Extracted data:

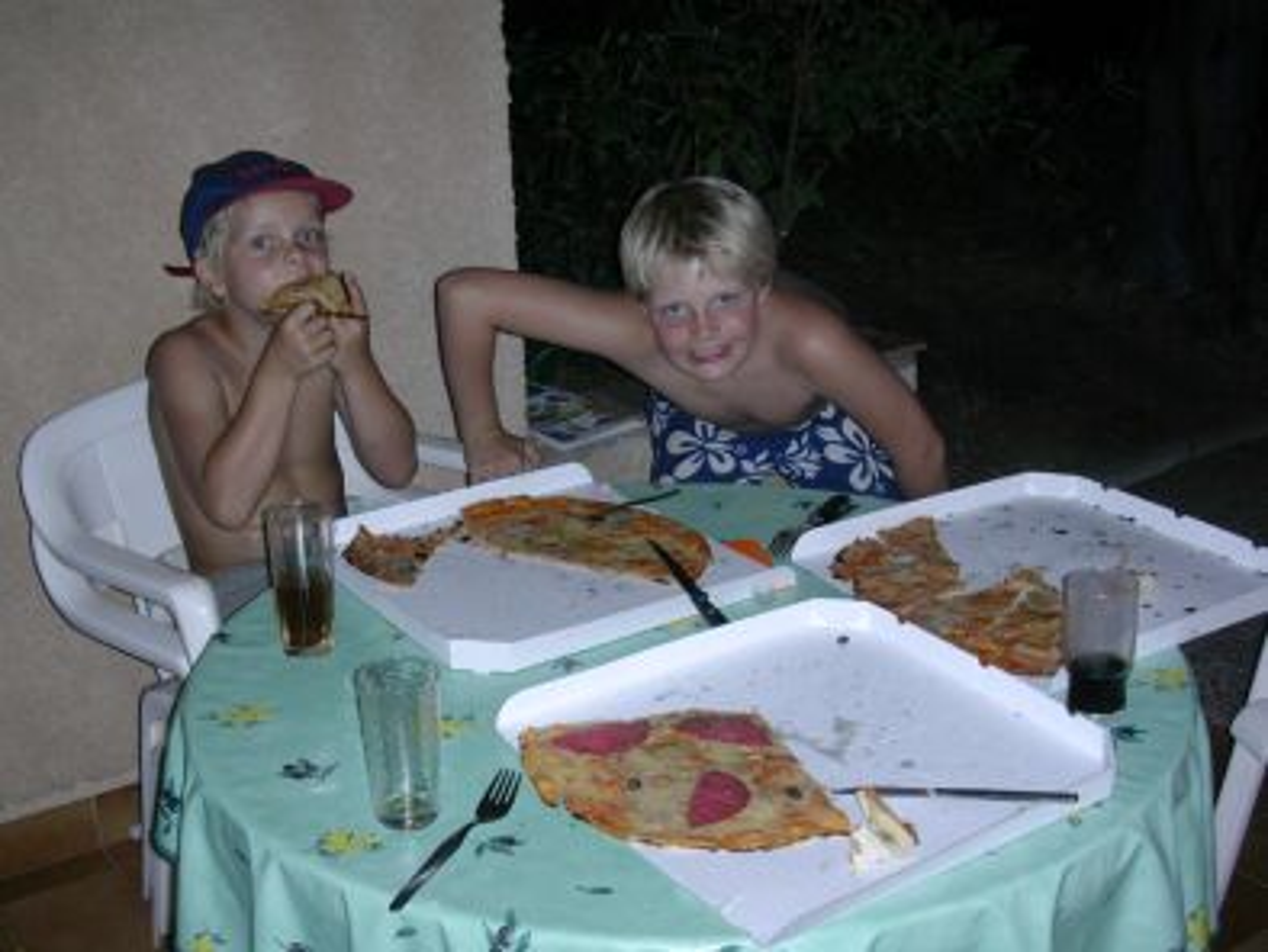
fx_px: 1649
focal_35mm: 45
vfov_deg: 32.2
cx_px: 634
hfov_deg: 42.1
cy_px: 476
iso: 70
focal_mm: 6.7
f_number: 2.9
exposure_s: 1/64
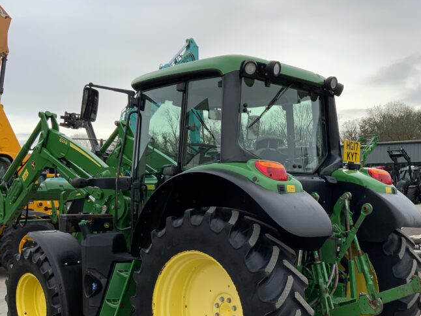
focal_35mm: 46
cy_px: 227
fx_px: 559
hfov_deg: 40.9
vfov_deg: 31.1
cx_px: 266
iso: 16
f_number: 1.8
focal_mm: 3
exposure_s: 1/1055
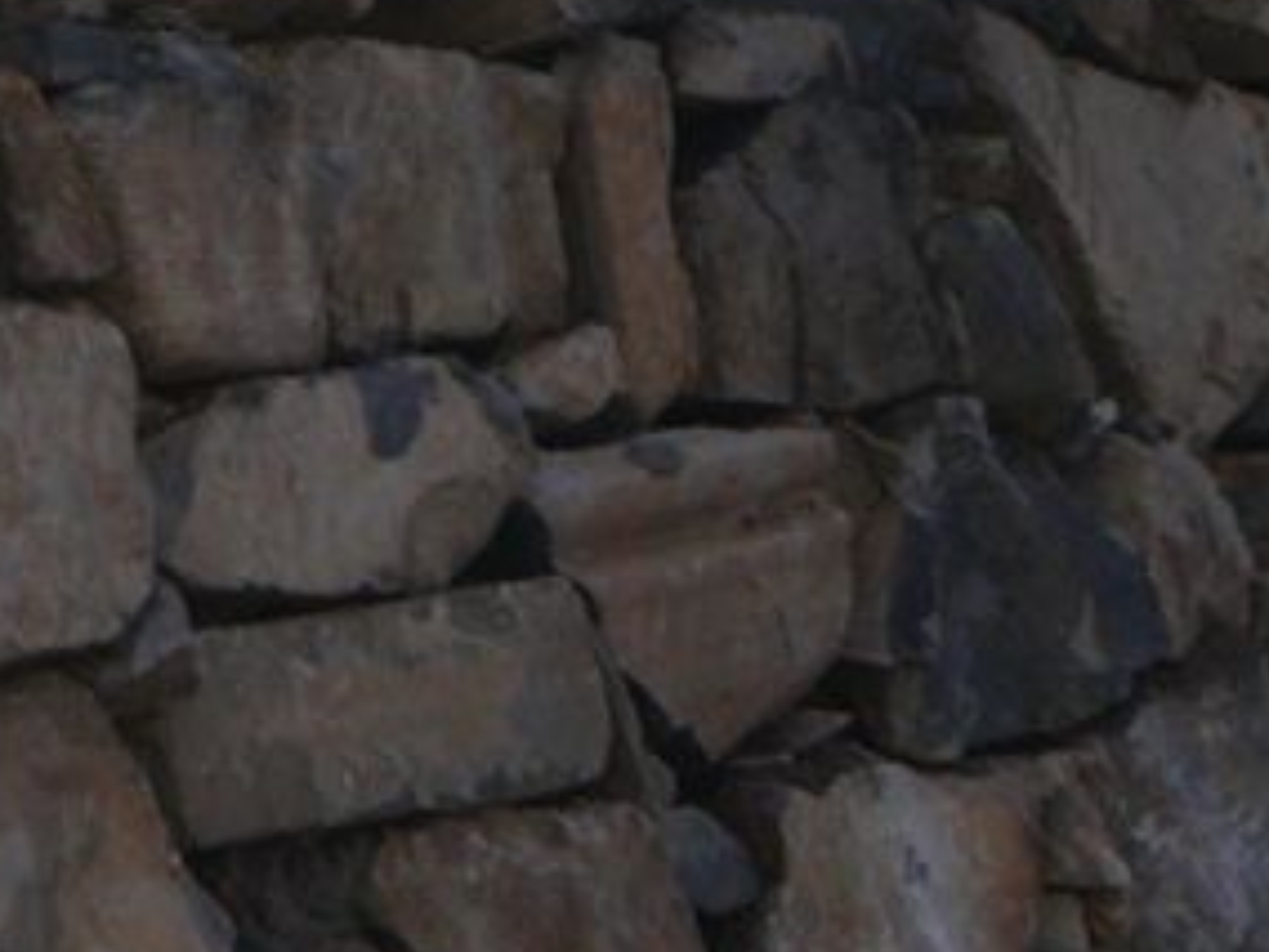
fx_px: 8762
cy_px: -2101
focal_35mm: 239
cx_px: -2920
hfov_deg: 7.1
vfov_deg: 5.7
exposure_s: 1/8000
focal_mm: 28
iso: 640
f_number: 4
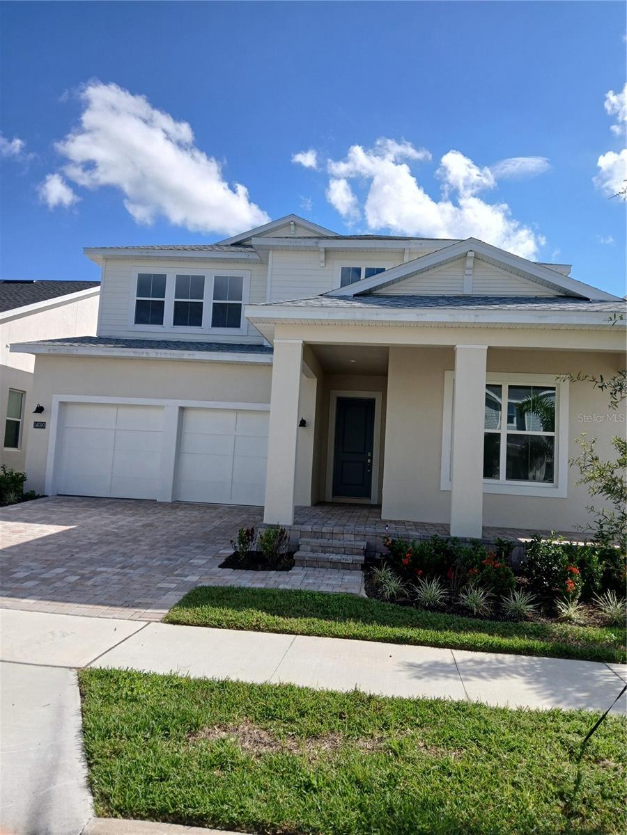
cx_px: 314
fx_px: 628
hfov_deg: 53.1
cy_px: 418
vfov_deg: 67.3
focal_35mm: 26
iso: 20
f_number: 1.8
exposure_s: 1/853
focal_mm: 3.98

Task directions: In repeating the lines above, keep the wording exact and leave every picture out.

Task answer:
fx_px: 1649
focal_35mm: 45
vfov_deg: 32.2
cx_px: 634
hfov_deg: 42.1
cy_px: 476
iso: 70
focal_mm: 6.7
f_number: 2.9
exposure_s: 1/64
focal_35mm: 46
cy_px: 227
fx_px: 559
hfov_deg: 40.9
vfov_deg: 31.1
cx_px: 266
iso: 16
f_number: 1.8
focal_mm: 3
exposure_s: 1/1055
fx_px: 8762
cy_px: -2101
focal_35mm: 239
cx_px: -2920
hfov_deg: 7.1
vfov_deg: 5.7
exposure_s: 1/8000
focal_mm: 28
iso: 640
f_number: 4
cx_px: 314
fx_px: 628
hfov_deg: 53.1
cy_px: 418
vfov_deg: 67.3
focal_35mm: 26
iso: 20
f_number: 1.8
exposure_s: 1/853
focal_mm: 3.98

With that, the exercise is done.